Document segment ::

Vikings for a day. Photo credit Ludvig Thunman / TT
It is well known that ideas about the Viking Age have been important for national socialist groups. But it is less well known that the Viking Age also has religious adherents and that certain environmentalists admire how the Vikings lived in harmony with nature.
“The Social Democratic party also referenced the Vikings in order to describe universal suffrage. It is not uncommon to point to the democratic nature of the Vikings’ thing – their governing assembly. This was particularly common in the 19th century.”
For Fredrik Gregorius, the burning question is not only how different groups use the Vikings and their places, but what they spotlight in various contexts. And what they would rather remain silent about.
“After World War II, there has been a desire to tone down the significance of Old Uppsala because Old Norse culture has been associated with Hitler. This contributed to a delay in the excavation of the site. But suppressing something actually shows how important it is! I find it interesting that the site is politically controversial to this day.”
Nor are the archaeologists and historians who harbour an interest for Old Uppsala and other historical sites spared Fredrik Gregorius’ inquisitive eye.
“How do they decide what aspects to highlight? For instance, what do museum managers choose to make exhibitions of?”

Job 1 ::
Summarize the Viking Age passage in two sentences.
Job 2 ::
In the Viking Age passage, what did the Social Democratic party reference the Vikings in order to describe?
Job 3 ::
Pick up the Viking Age passage after its last sentence and write the next few sentences.
The data that comes next is drawn from a separate source.

Data for analysis ::
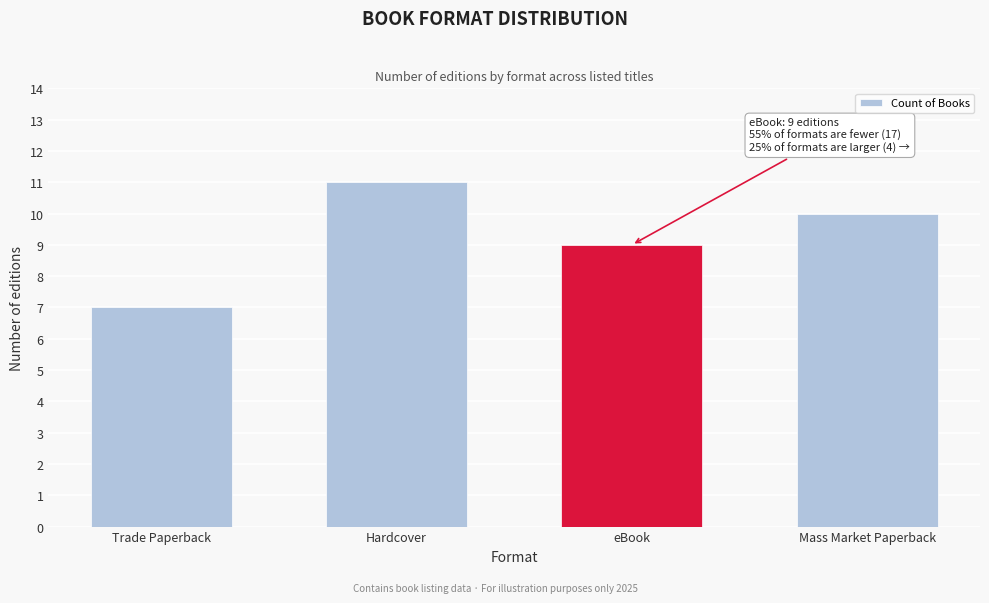

Reading right to left, what are all the values shown in this chart?

Mass Market Paperback=10	eBook=9	Hardcover=11	Trade Paperback=7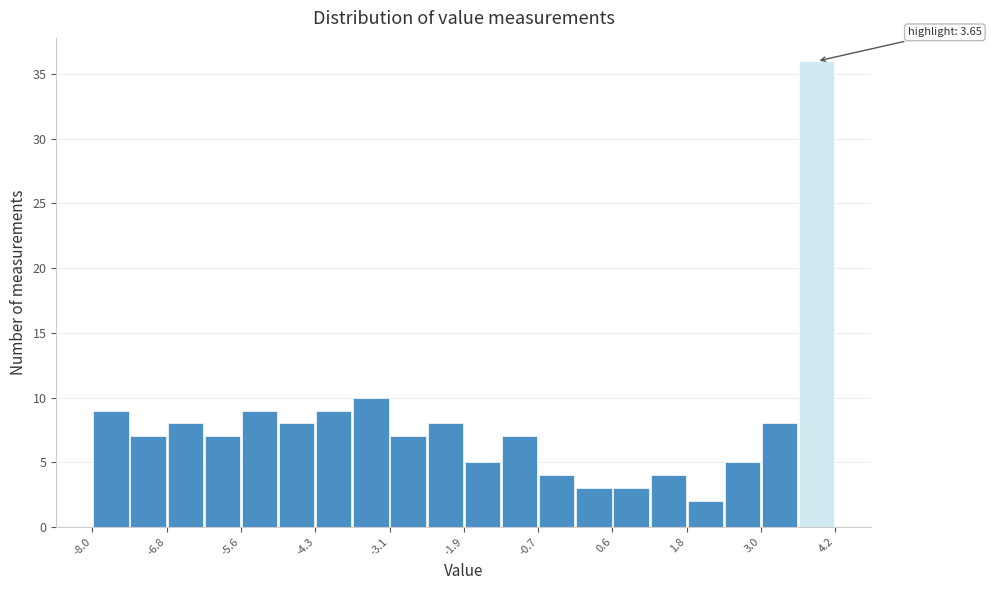

Around what value on the x-axis is the tallest bar? Give the approximate position of its centre, as read against the axis.

4.0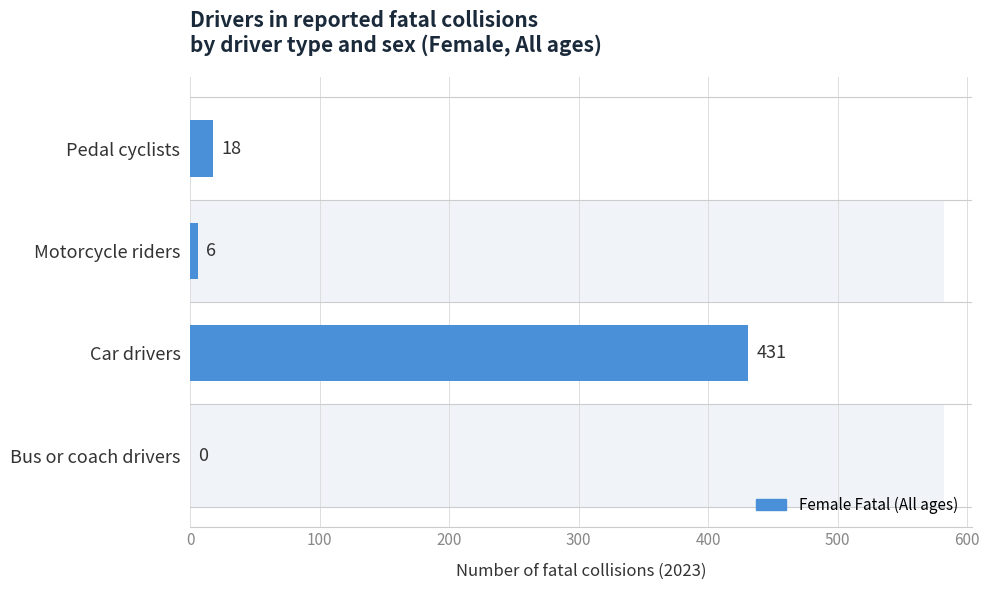

How many categories are shown in the chart?

4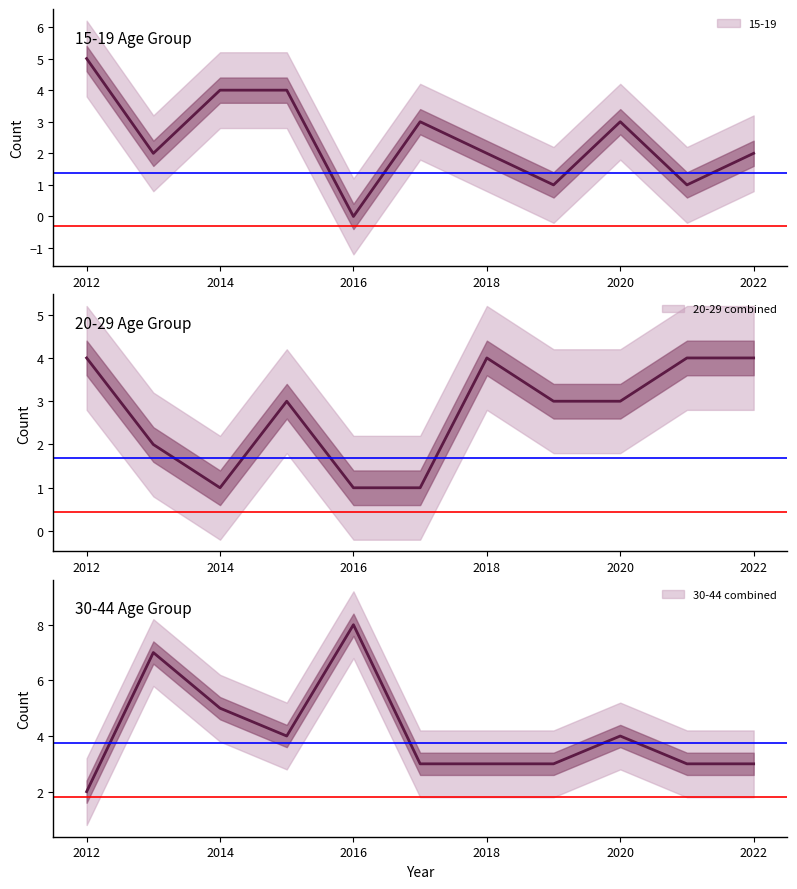

How many interior local peaks does the 20-29 combined series have?

2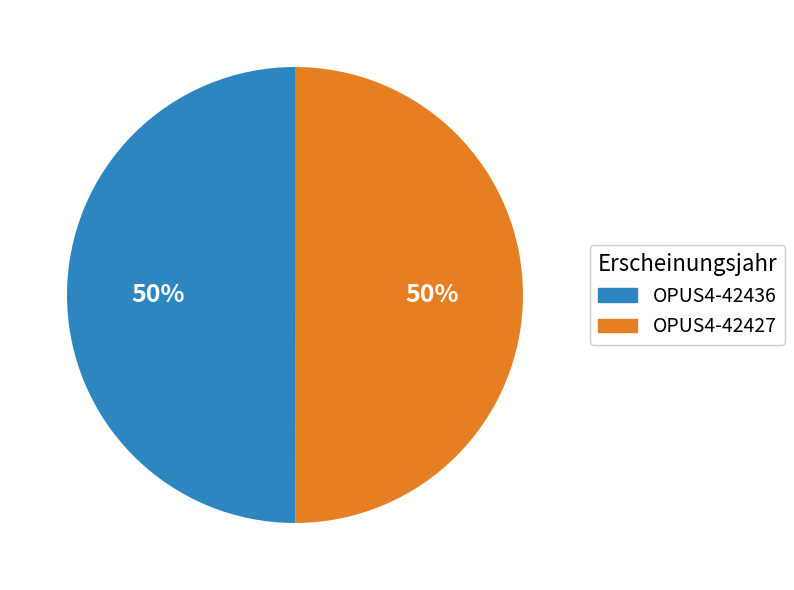

What percentage is the OPUS4-42427 slice, to the nearest percent?

50%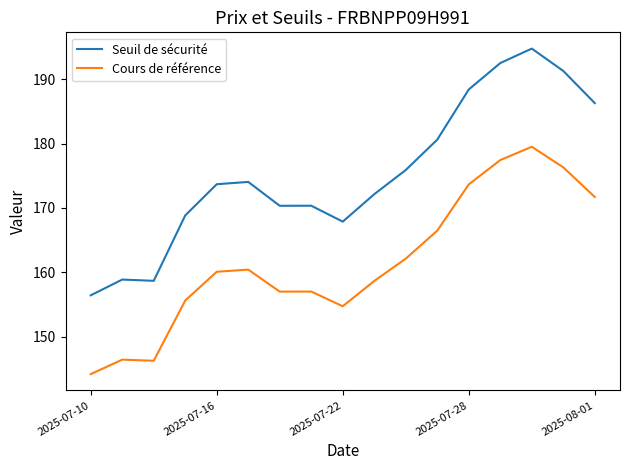

Rank the series by their maximum value, from highest to lowest.

Seuil de sécurité, Cours de référence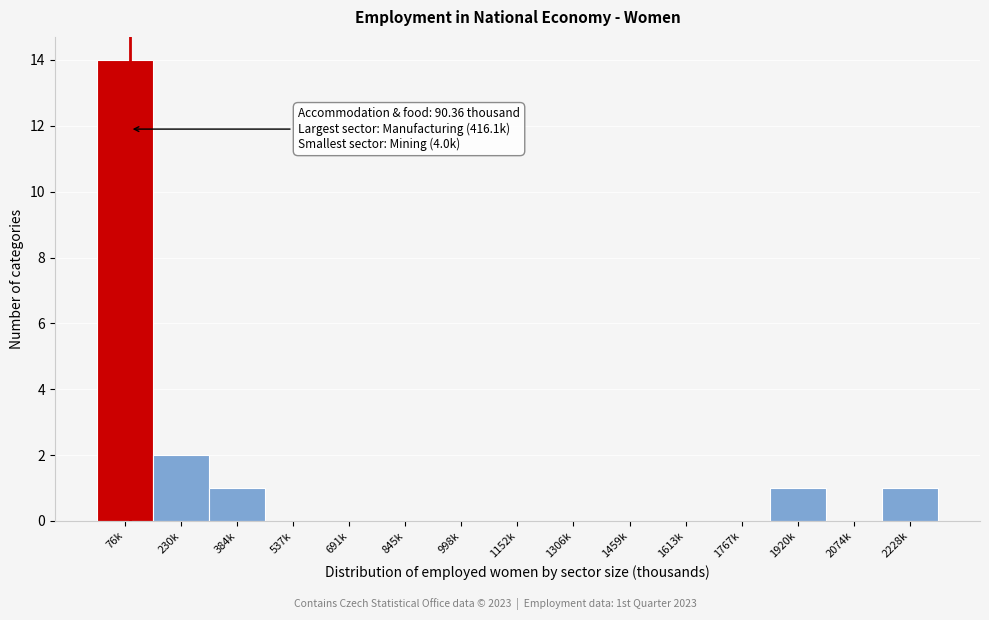

Reading left to right, transcribe all the data shown in this chart.

76k=14	230k=2	384k=1	537k=0	691k=0	845k=0	998k=0	1152k=0	1306k=0	1459k=0	1613k=0	1767k=0	1920k=1	2074k=0	2228k=1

Output 1 ::
The Viking Age has been used by national socialist groups, religious adherents, environmentalists and the Social Democratic party, which pointed to the Vikings' governing assembly to describe universal suffrage. Fredrik Gregorius examines what these groups, and also archaeologists, historians and museum managers, choose to highlight or leave unsaid, noting that Old Uppsala's significance was toned down after World War II and remains politically controversial.

Output 2 ::
Universal suffrage.

Output 3 ::
Fredrik Gregorius argues that history is interpreted based on the time and culture we live in. Which means that our interest in Vikings and Old Norse culture is an expression of what people feel is important right now.
“Old Norse mythology is not received neutrally; it’s interpreted through ideological glasses. So, for me as a religious historian, the interesting thing is not what is true, but why we interpret history in certain ways.”
Considering the fact that the Viking Age did not last long in a historical perspective, it is rather odd that it has taken hold for such a long time, and been the subject of interpretation in so many different periods. For a religious historian like Fredrik Gregorius, this is what makes it so interesting.
“The Viking Age isn’t just an expression of nationalism, it’s so much more. And what this ‘more’ is, I will investigate further. After corona. The Viking Age is here to stay.”